**INSTRUCTIONS TO FOLLOW:** Where the line with "[329,552,350,569] (to ->" appears below, start writing out lines exactly, and finish with the line with "[561,199,618,213] to bet", which is included; write out nothing else.

>>>

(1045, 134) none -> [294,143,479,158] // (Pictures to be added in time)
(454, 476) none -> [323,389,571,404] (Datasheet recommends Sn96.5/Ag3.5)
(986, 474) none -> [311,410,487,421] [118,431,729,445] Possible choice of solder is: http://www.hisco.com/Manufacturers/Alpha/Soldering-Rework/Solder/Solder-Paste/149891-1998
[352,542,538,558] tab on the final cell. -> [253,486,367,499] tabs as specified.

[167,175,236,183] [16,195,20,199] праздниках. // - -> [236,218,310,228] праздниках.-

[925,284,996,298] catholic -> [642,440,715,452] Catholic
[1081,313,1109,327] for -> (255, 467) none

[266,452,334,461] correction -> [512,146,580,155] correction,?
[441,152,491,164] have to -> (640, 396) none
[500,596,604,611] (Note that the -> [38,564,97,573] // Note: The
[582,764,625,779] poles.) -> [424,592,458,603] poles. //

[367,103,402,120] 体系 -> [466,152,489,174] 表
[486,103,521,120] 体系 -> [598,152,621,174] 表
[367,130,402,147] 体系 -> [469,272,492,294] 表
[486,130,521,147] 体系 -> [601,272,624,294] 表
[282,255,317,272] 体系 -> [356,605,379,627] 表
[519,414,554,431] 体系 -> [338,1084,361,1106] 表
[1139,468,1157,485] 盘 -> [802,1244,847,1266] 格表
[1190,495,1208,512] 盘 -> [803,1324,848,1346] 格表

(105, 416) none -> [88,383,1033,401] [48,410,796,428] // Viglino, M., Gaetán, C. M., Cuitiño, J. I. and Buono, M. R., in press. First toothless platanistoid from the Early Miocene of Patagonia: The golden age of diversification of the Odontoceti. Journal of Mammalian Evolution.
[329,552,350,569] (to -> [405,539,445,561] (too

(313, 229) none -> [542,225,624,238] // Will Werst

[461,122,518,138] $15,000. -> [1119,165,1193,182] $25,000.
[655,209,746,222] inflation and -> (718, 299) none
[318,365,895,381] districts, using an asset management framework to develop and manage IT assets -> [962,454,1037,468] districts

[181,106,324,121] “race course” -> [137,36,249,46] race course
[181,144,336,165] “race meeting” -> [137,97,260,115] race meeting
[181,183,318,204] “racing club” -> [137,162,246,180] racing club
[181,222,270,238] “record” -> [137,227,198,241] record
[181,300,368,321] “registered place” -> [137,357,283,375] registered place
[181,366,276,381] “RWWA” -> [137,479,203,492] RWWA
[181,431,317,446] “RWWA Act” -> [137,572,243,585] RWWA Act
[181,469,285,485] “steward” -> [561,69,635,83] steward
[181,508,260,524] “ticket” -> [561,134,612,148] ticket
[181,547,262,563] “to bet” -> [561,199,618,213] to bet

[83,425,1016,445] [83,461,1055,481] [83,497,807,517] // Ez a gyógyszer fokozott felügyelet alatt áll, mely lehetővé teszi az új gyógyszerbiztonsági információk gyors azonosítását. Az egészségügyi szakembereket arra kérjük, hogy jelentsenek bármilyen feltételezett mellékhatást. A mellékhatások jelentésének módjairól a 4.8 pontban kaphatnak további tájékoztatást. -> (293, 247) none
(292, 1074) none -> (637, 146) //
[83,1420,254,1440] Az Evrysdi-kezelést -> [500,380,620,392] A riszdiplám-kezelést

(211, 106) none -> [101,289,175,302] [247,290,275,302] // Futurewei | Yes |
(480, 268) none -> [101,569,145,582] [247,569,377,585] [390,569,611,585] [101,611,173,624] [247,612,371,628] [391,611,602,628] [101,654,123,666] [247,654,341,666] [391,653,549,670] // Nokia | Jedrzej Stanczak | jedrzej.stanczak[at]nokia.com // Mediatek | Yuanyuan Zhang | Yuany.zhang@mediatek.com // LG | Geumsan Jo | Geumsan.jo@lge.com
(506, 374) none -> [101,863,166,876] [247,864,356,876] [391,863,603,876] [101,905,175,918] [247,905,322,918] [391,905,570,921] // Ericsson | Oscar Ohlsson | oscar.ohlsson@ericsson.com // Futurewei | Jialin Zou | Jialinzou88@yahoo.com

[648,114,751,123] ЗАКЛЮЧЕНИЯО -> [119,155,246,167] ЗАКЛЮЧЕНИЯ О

<<<

**RESULT BELOW:**
[329,552,350,569] (to -> [405,539,445,561] (too

(313, 229) none -> [542,225,624,238] // Will Werst

[461,122,518,138] $15,000. -> [1119,165,1193,182] $25,000.
[655,209,746,222] inflation and -> (718, 299) none
[318,365,895,381] districts, using an asset management framework to develop and manage IT assets -> [962,454,1037,468] districts

[181,106,324,121] “race course” -> [137,36,249,46] race course
[181,144,336,165] “race meeting” -> [137,97,260,115] race meeting
[181,183,318,204] “racing club” -> [137,162,246,180] racing club
[181,222,270,238] “record” -> [137,227,198,241] record
[181,300,368,321] “registered place” -> [137,357,283,375] registered place
[181,366,276,381] “RWWA” -> [137,479,203,492] RWWA
[181,431,317,446] “RWWA Act” -> [137,572,243,585] RWWA Act
[181,469,285,485] “steward” -> [561,69,635,83] steward
[181,508,260,524] “ticket” -> [561,134,612,148] ticket
[181,547,262,563] “to bet” -> [561,199,618,213] to bet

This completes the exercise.